▶ [EXERCISE GOAL]
Transcribe exactly, and only, the lines from the one containing "geleden dé hardloopschoe" through the last line of the data.

_ _ _ _ _ _ _

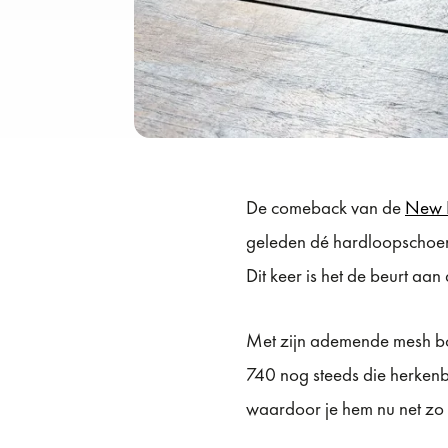
De comeback van de
New 
geleden dé hardloopschoe
Dit keer is het de beurt aan
Met zijn ademende mesh bov
740 nog steeds die herkenba
waardoor je hem nu net zo ma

_ _ _ _ _ _ _

▶ [EXERCISE OUTPUT]
geleden dé hardloopschoe
Dit keer is het de beurt aan
Met zijn ademende mesh bov
740 nog steeds die herkenba
waardoor je hem nu net zo ma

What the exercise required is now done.